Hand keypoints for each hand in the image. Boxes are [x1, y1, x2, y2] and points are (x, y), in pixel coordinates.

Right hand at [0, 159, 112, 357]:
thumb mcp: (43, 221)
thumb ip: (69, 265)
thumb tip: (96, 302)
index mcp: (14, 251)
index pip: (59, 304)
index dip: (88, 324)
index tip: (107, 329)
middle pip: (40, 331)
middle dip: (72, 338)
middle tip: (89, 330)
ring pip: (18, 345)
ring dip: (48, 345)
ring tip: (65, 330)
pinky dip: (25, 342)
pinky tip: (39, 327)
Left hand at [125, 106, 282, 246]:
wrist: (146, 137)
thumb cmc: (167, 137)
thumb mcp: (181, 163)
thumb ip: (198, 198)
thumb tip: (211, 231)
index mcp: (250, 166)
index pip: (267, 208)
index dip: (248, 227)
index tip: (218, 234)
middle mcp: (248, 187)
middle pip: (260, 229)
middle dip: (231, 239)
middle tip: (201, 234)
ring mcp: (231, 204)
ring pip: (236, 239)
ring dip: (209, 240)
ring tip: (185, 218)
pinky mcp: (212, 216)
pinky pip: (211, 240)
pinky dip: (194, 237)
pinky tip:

## TO DO
Take from the material every line that holds "middle".

## ANSWER
middle pip: (40, 331)
middle dip: (72, 338)
middle tip: (89, 330)
middle mcp: (248, 187)
middle pip: (260, 229)
middle dip: (231, 239)
middle tip: (201, 234)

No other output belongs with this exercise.